Rapid development of AI at the edge necessitates appropriate processors and memory systems
In a groundbreaking development, AI silicon provider Hailo and memory technology leader Micron have joined forces to revolutionise edge AI applications. This collaboration aims to rethink how millions, or even billions, of endpoints can evolve beyond simple cloud connectivity for AI tasks, becoming truly AI-enabled edge systems.
Hailo's AI Processors and Micron's LPDDR Technology: A Balanced Solution
At the heart of this partnership is Hailo's Hailo-10H AI processor, capable of delivering up to 40 TOPS, making it ideal for running deep learning applications more efficiently and effectively than traditional solutions. The Hailo-15 VPU system-on-a-chip combines AI inferencing capabilities with advanced computer vision engines, generating premium image quality and advanced video analytics.
Micron's LPDDR technology, known for its high-speed, high-bandwidth data transfer with low power consumption, is the perfect complement to Hailo's AI processors. This technology offers significant performance gains over earlier generations, with LPDDR5X doubling the performance of LPDDR4X, making it ideal for edge AI applications.
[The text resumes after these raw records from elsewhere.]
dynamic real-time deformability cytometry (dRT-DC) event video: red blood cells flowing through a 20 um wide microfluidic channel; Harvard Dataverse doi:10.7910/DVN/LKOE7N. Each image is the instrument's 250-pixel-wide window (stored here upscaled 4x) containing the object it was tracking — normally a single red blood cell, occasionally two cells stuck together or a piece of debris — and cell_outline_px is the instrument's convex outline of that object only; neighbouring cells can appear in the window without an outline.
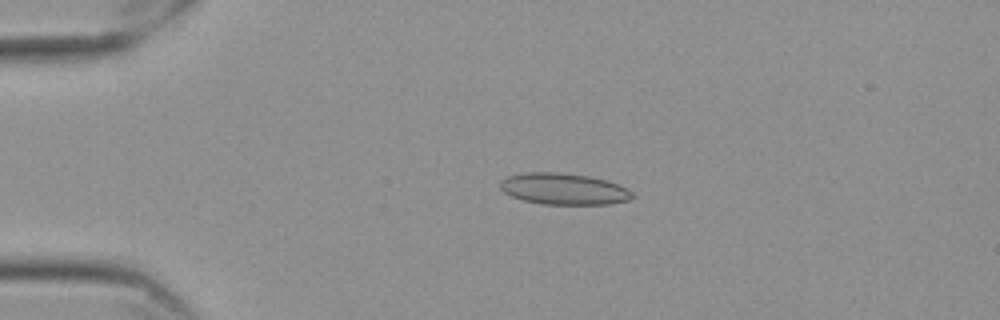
{"species": "Egyptian fruit bat (a non-hibernating species)", "species_latin": "Rousettus aegyptiacus", "temperature_condition": "cold", "stored_images_in_passage": 56, "camera_frame_rate_fps": 3000, "um_per_image_px": 0.085, "frame": {"image": 1, "passage_image": 12, "time_ms": 3.667, "image_size_px": [1000, 320], "cell_outline_px": [[636, 196], [628, 200], [612, 204], [544, 204], [524, 200], [512, 196], [504, 192], [500, 188], [500, 180], [508, 176], [528, 172], [556, 172], [588, 176], [620, 184], [628, 188]], "centroid_in_image_um": [47.95, 16.06], "position_along_channel_um": 37.1, "area_um2": 24.16}}
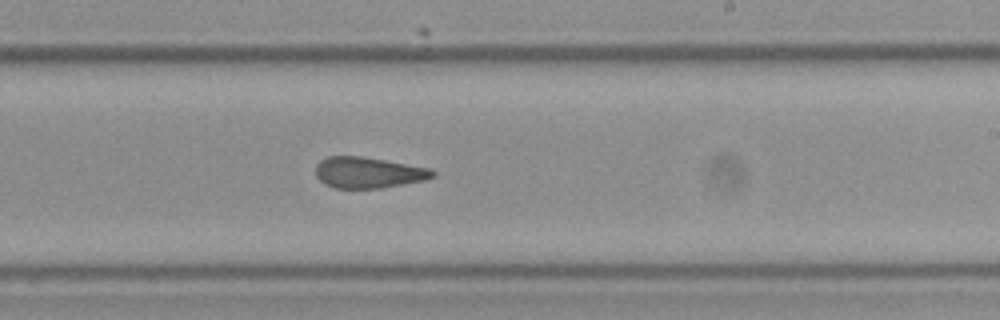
{"frame": {"image": 2, "passage_image": 34, "time_ms": 11.0, "image_size_px": [1000, 320], "cell_outline_px": [[436, 176], [424, 180], [380, 188], [332, 188], [324, 184], [316, 176], [316, 164], [320, 160], [328, 156], [360, 156], [384, 160], [428, 168], [436, 172]], "centroid_in_image_um": [31.26, 14.67], "position_along_channel_um": 257.7, "area_um2": 21.04}}
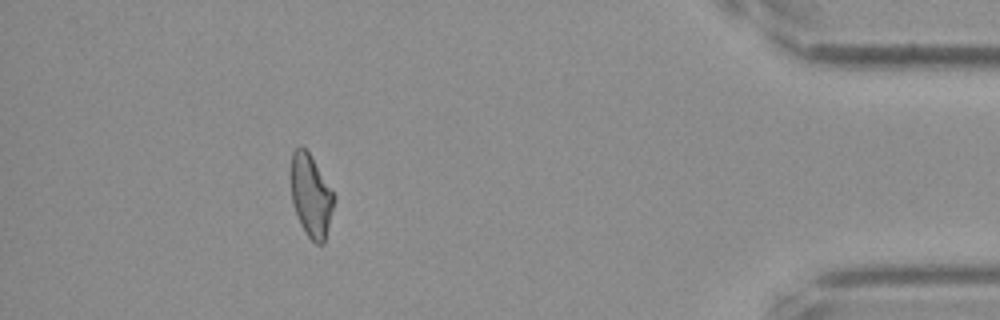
{"frame": {"image": 3, "passage_image": 51, "time_ms": 16.667, "image_size_px": [1000, 320], "cell_outline_px": [[336, 196], [324, 244], [316, 244], [308, 236], [300, 224], [292, 204], [292, 152], [300, 144], [308, 152]], "centroid_in_image_um": [26.44, 16.67], "position_along_channel_um": 408.8, "area_um2": 20.4}, "authors_computed_cell_mechanics": {"area_um2": 21.7906, "velocity_mm_per_s": 3.5439, "shape_relaxation_time_tau1_ms": null, "shape_relaxation_time_tau2_ms": 3.0489, "deformation_change_tau1": null, "deformation_change_tau2": 0.1097}}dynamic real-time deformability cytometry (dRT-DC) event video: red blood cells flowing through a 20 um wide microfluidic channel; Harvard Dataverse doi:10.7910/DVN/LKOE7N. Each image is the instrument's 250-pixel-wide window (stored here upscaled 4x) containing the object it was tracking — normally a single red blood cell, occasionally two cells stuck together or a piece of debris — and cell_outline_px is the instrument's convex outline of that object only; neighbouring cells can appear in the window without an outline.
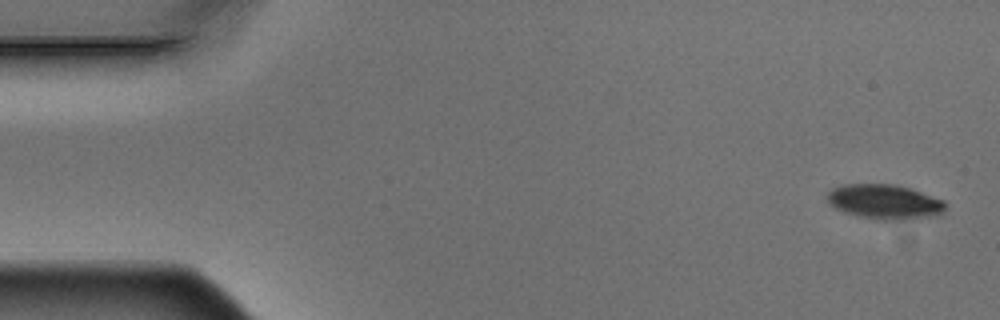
{"species": "Egyptian fruit bat (a non-hibernating species)", "species_latin": "Rousettus aegyptiacus", "temperature_condition": "warm", "stored_images_in_passage": 4, "camera_frame_rate_fps": 3000, "um_per_image_px": 0.085, "animal": {"sex": "male"}, "frame": {"image": 1, "passage_image": 1, "time_ms": 0.0, "image_size_px": [1000, 320], "cell_outline_px": [[944, 216], [904, 220], [880, 220], [860, 216], [844, 212], [836, 208], [828, 200], [828, 192], [832, 188], [844, 184], [892, 184], [908, 188], [944, 200]], "centroid_in_image_um": [75.25, 17.17], "position_along_channel_um": 9.8, "area_um2": 23.93}}
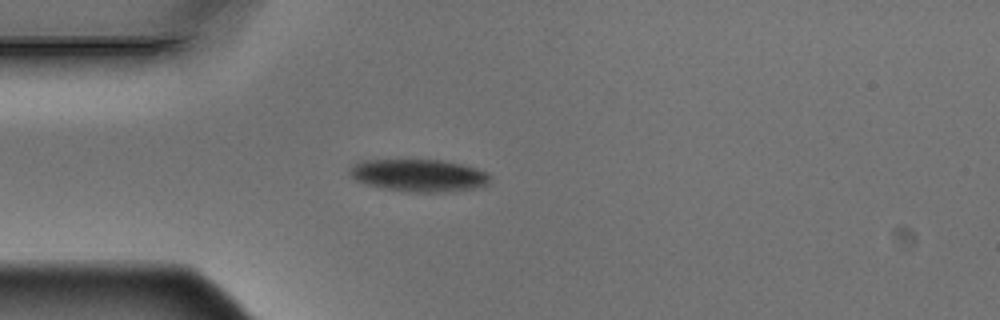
{"frame": {"image": 2, "passage_image": 4, "time_ms": 1.0, "image_size_px": [1000, 320], "cell_outline_px": [[492, 176], [488, 184], [476, 188], [452, 192], [412, 192], [380, 188], [356, 180], [348, 172], [352, 164], [360, 160], [444, 160], [464, 164], [488, 172]], "centroid_in_image_um": [35.64, 14.91], "position_along_channel_um": 49.4, "area_um2": 26.88}}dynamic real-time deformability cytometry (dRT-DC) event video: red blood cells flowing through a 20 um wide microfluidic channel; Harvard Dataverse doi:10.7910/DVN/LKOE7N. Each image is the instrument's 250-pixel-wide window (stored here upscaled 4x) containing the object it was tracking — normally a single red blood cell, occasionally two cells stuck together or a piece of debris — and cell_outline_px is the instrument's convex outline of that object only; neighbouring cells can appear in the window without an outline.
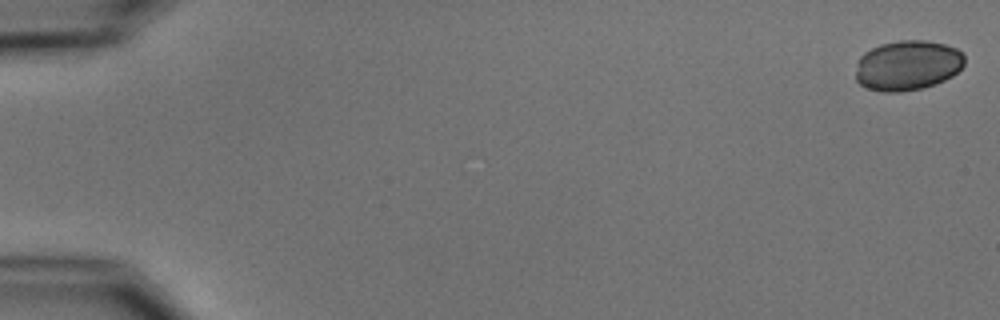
{"species": "common noctule bat (a hibernating species)", "species_latin": "Nyctalus noctula", "temperature_condition": "cold", "stored_images_in_passage": 54, "camera_frame_rate_fps": 3000, "um_per_image_px": 0.085, "animal": {"sex": "male", "body_mass_g": 15.6}, "frame": {"image": 1, "passage_image": 1, "time_ms": 0.0, "image_size_px": [1000, 320], "cell_outline_px": [[964, 64], [952, 76], [944, 80], [924, 88], [900, 92], [884, 92], [868, 88], [860, 84], [856, 80], [856, 64], [860, 56], [864, 52], [880, 44], [900, 40], [924, 40], [944, 44], [956, 48], [964, 56]], "centroid_in_image_um": [77.12, 5.56], "position_along_channel_um": 7.9, "area_um2": 31.79}}
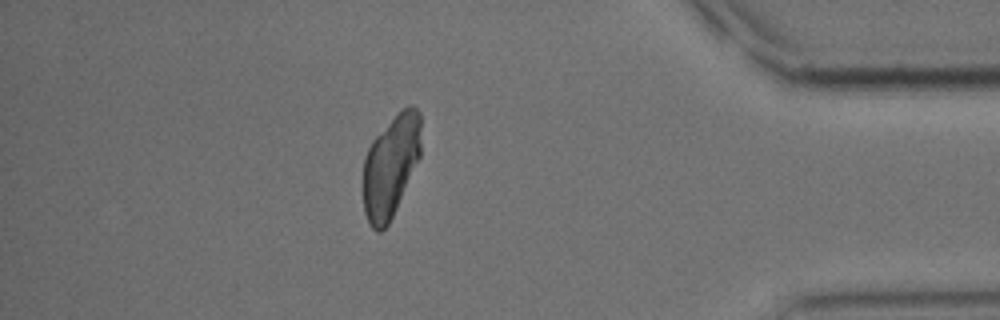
{"frame": {"image": 2, "passage_image": 48, "time_ms": 15.667, "image_size_px": [1000, 320], "cell_outline_px": [[420, 156], [392, 216], [388, 224], [380, 232], [376, 232], [368, 224], [364, 212], [364, 156], [372, 140], [408, 104], [412, 104], [420, 112]], "centroid_in_image_um": [33.2, 14.13], "position_along_channel_um": 402.0, "area_um2": 33.81}}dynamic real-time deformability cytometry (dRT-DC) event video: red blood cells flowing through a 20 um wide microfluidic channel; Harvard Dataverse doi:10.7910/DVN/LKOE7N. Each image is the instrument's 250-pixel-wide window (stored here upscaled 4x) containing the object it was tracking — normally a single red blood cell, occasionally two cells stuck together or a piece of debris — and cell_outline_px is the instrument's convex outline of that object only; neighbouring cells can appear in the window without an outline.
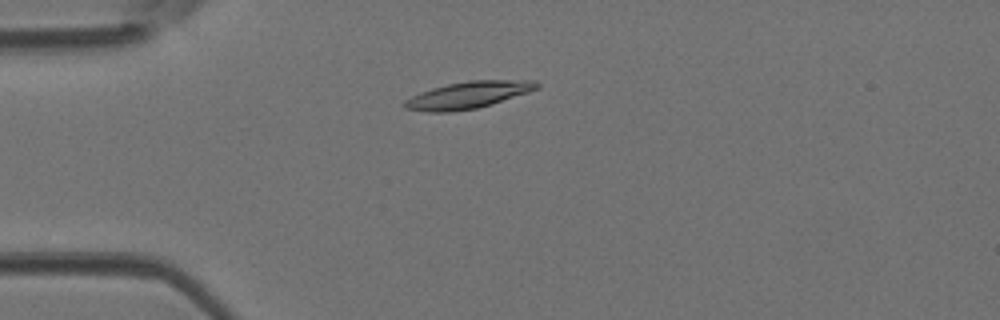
{"species": "Egyptian fruit bat (a non-hibernating species)", "species_latin": "Rousettus aegyptiacus", "temperature_condition": "room temperature", "stored_images_in_passage": 21, "camera_frame_rate_fps": 3000, "um_per_image_px": 0.085, "animal": {"sex": "female"}, "frame": {"image": 1, "passage_image": 11, "time_ms": 3.333, "image_size_px": [1000, 320], "cell_outline_px": [[540, 88], [492, 104], [476, 108], [448, 112], [428, 112], [404, 108], [404, 100], [420, 92], [432, 88], [448, 84], [472, 80], [536, 80], [540, 84]], "centroid_in_image_um": [39.81, 8.07], "position_along_channel_um": 45.2, "area_um2": 20.63}}
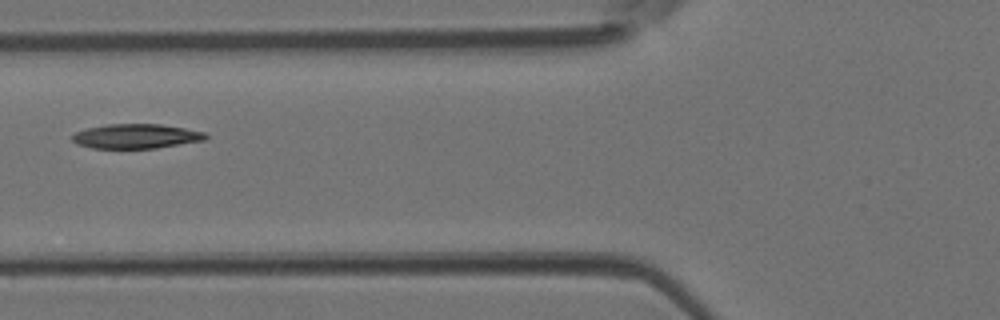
{"frame": {"image": 2, "passage_image": 17, "time_ms": 5.333, "image_size_px": [1000, 320], "cell_outline_px": [[208, 136], [204, 140], [156, 148], [92, 148], [76, 144], [72, 140], [72, 136], [76, 132], [88, 128], [108, 124], [160, 124], [184, 128], [204, 132]], "centroid_in_image_um": [11.55, 11.58], "position_along_channel_um": 114.2, "area_um2": 18.9}}
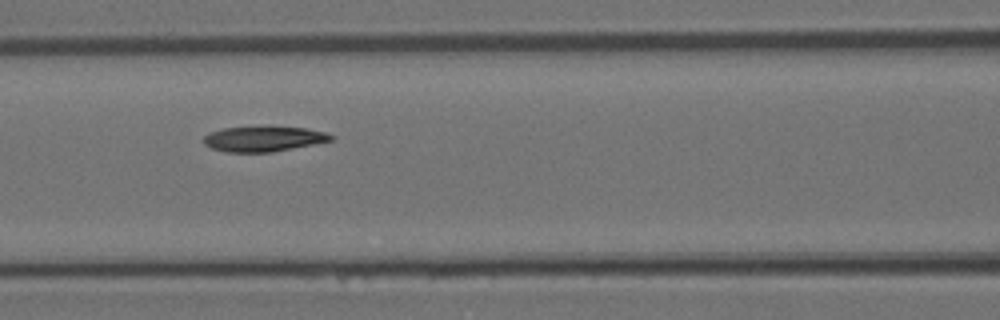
{"frame": {"image": 3, "passage_image": 19, "time_ms": 6.0, "image_size_px": [1000, 320], "cell_outline_px": [[336, 136], [332, 140], [272, 152], [224, 152], [212, 148], [204, 144], [204, 136], [212, 132], [224, 128], [304, 128], [324, 132]], "centroid_in_image_um": [22.39, 11.83], "position_along_channel_um": 144.2, "area_um2": 18.03}}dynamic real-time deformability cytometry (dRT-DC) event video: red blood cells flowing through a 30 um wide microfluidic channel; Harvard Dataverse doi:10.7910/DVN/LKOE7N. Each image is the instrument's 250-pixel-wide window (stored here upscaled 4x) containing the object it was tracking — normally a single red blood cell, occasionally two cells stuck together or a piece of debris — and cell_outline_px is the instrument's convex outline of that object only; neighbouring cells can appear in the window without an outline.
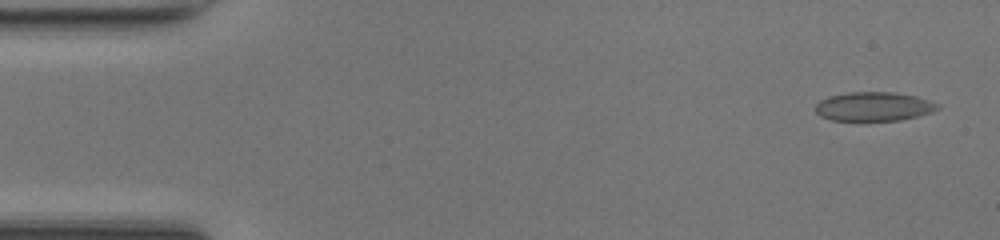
{"species": "common noctule bat (a hibernating species)", "species_latin": "Nyctalus noctula", "temperature_condition": "room temperature", "stored_images_in_passage": 45, "camera_frame_rate_fps": 3000, "um_per_image_px": 0.085, "animal": {"sex": "female", "body_mass_g": 17.0, "forearm_length_mm": 48.0}, "frame": {"image": 1, "passage_image": 1, "time_ms": 0.0, "image_size_px": [1000, 240], "cell_outline_px": [[940, 108], [932, 112], [900, 120], [832, 120], [820, 116], [816, 112], [816, 104], [820, 100], [828, 96], [848, 92], [892, 92], [916, 96], [940, 104]], "centroid_in_image_um": [74.27, 9.04], "position_along_channel_um": 10.7, "area_um2": 20.58}}
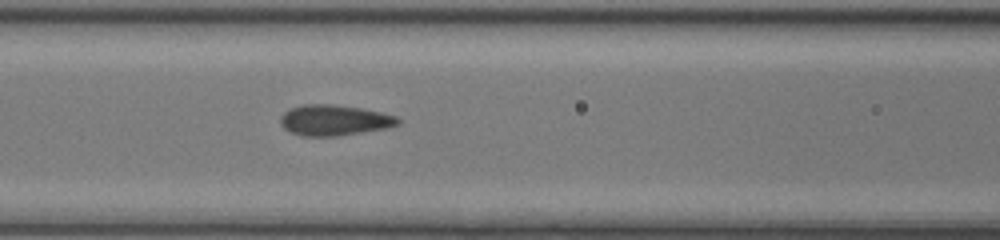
{"frame": {"image": 2, "passage_image": 19, "time_ms": 6.0, "image_size_px": [1000, 240], "cell_outline_px": [[400, 124], [388, 128], [336, 136], [300, 136], [284, 128], [280, 124], [280, 116], [284, 112], [292, 108], [304, 104], [332, 104], [360, 108], [380, 112], [396, 116], [400, 120]], "centroid_in_image_um": [28.41, 10.22], "position_along_channel_um": 138.2, "area_um2": 20.98}}
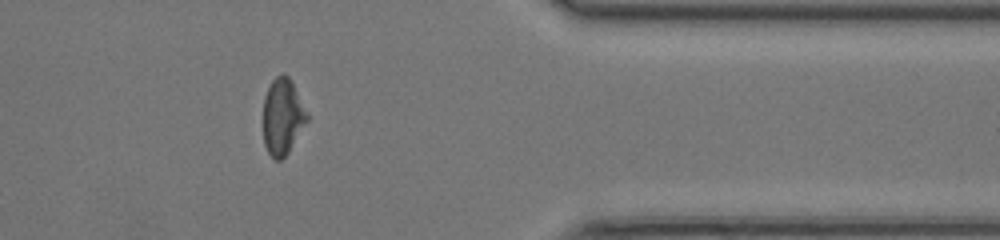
{"frame": {"image": 3, "passage_image": 38, "time_ms": 12.333, "image_size_px": [1000, 240], "cell_outline_px": [[308, 120], [288, 152], [280, 160], [276, 160], [268, 152], [264, 144], [264, 96], [272, 80], [276, 76], [284, 72], [292, 80], [308, 116]], "centroid_in_image_um": [24.02, 9.88], "position_along_channel_um": 387.4, "area_um2": 19.25}, "authors_computed_cell_mechanics": {"area_um2": 20.5768, "velocity_mm_per_s": 4.2563, "shape_relaxation_time_tau1_ms": 4.8758, "shape_relaxation_time_tau2_ms": 0.938, "deformation_change_tau1": 0.1395, "deformation_change_tau2": 0.0605}}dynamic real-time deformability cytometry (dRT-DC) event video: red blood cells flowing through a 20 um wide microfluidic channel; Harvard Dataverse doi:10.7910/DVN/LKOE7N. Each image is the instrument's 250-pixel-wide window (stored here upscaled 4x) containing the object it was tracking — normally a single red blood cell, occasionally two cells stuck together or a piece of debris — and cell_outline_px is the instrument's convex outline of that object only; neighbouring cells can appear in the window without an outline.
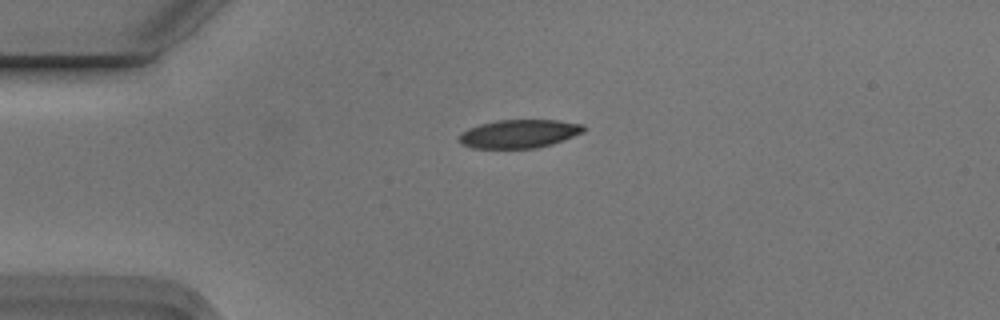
{"species": "Egyptian fruit bat (a non-hibernating species)", "species_latin": "Rousettus aegyptiacus", "temperature_condition": "cold", "stored_images_in_passage": 5, "camera_frame_rate_fps": 3000, "um_per_image_px": 0.085, "animal": {"sex": "male"}, "frame": {"image": 1, "passage_image": 2, "time_ms": 0.333, "image_size_px": [1000, 320], "cell_outline_px": [[584, 132], [564, 140], [552, 144], [536, 148], [472, 148], [460, 144], [456, 140], [460, 132], [468, 128], [480, 124], [496, 120], [560, 120], [584, 124]], "centroid_in_image_um": [44.09, 11.37], "position_along_channel_um": 40.9, "area_um2": 20.92}}
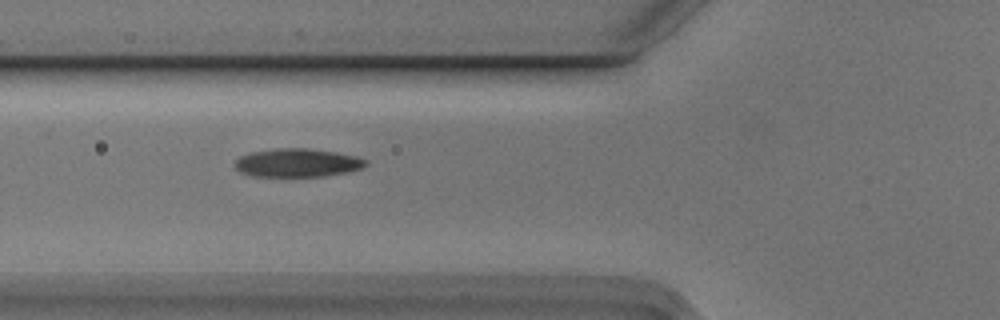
{"frame": {"image": 2, "passage_image": 4, "time_ms": 1.0, "image_size_px": [1000, 320], "cell_outline_px": [[368, 164], [360, 168], [348, 172], [324, 176], [252, 176], [240, 172], [236, 168], [236, 160], [240, 156], [252, 152], [276, 148], [308, 148], [336, 152], [356, 156], [368, 160]], "centroid_in_image_um": [25.3, 13.83], "position_along_channel_um": 100.5, "area_um2": 21.62}}
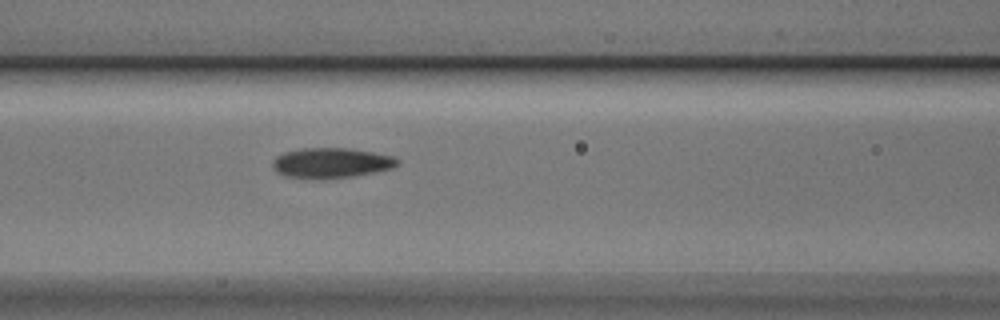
{"frame": {"image": 3, "passage_image": 5, "time_ms": 1.333, "image_size_px": [1000, 320], "cell_outline_px": [[400, 164], [392, 168], [352, 176], [284, 176], [276, 172], [272, 168], [272, 160], [276, 156], [284, 152], [300, 148], [352, 148], [392, 156], [400, 160]], "centroid_in_image_um": [28.15, 13.79], "position_along_channel_um": 138.4, "area_um2": 21.27}}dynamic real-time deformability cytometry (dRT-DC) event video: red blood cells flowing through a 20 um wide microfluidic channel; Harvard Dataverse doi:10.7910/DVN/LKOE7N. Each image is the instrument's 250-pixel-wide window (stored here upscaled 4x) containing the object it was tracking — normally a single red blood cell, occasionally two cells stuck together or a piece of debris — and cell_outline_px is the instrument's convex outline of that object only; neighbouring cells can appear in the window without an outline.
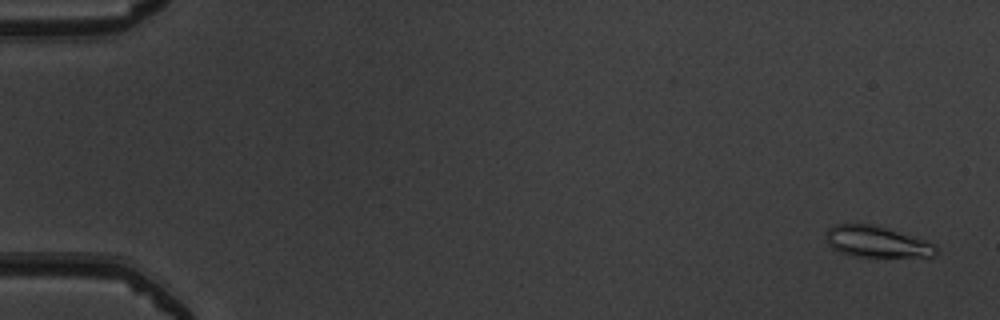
{"species": "common noctule bat (a hibernating species)", "species_latin": "Nyctalus noctula", "temperature_condition": "warm", "stored_images_in_passage": 53, "camera_frame_rate_fps": 3000, "um_per_image_px": 0.085, "animal": {"sex": "male", "body_mass_g": 19.5, "forearm_length_mm": 54.6}, "frame": {"image": 1, "passage_image": 3, "time_ms": 0.667, "image_size_px": [1000, 320], "cell_outline_px": [[940, 252], [936, 256], [852, 256], [840, 252], [832, 248], [828, 244], [824, 236], [824, 232], [832, 224], [872, 224], [924, 240], [936, 244]], "centroid_in_image_um": [74.48, 20.54], "position_along_channel_um": 10.5, "area_um2": 20.0}}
Overcoming Edge AI Challenges
Managing AI at the edge introduces new challenges, including the need to consider memory performance while staying within strict limits on energy consumption and cost. However, the combination of Hailo's AI processors and Micron's LPDDR technology provides a balanced solution, staying within tight energy and cost budgets.
Optimising AI for the Edge
To further optimise AI for the edge, several strategies are being employed. These include model optimisation techniques such as quantization, pruning, knowledge distillation, fine-tuning, and compiling models to machine code. Additionally, efficient compute architectures are being developed, with AI accelerators like neural processing units (NPUs) being embedded directly within microcontrollers or SoCs.
These steps significantly decrease computational demands and energy consumption while maintaining necessary accuracy and responsiveness at the device level. The goal is to enable power-constrained edge devices to perform advanced AI tasks efficiently, making AI truly pervasive in IoT and video surveillance environments.
The Future of Edge AI
The future of edge AI lies in co-processors that integrate with edge platforms, enabling real-time deep learning inference tasks with low power consumption and high cost-efficiency. These processors support a wide range of neural networks, vision transformer models, and large language models (LLMs).
As AI foundation models grow larger, memory bandwidth and performance have not advanced at the same rate as compute power, creating a bottleneck. However, the Hailo-15 VPU can handle both AI-powered image enhancement and processing of multiple complex deep learning AI applications at full scale and with excellent efficiency.
The industry is shifting towards more efficient compute architectures and specialised AI models tailored for distributed, low-power applications. Hailo's processors are geared towards the new era of generative AI on the edge, enabling perception and video enhancement through a wide range of AI accelerators and vision processors.
[1] [Link to Reference 1] [2] [Link to Reference 2] [3] [Link to Reference 3] [4] [Link to Reference 4] [5] [Link to Reference 5]
Technology plays a crucial role in this partnership between Hailo and Micron, as they work together to revolutionise edge AI applications. Hailo's AI processors, such as the Hailo-10H and Hailo-15 VPU, and Micron's LPDDR technology, known for its high-speed, high-bandwidth data transfer with low power consumption, aim to provide a balanced solution for managing AI at the edge, overcoming challenges like memory performance and energy consumption.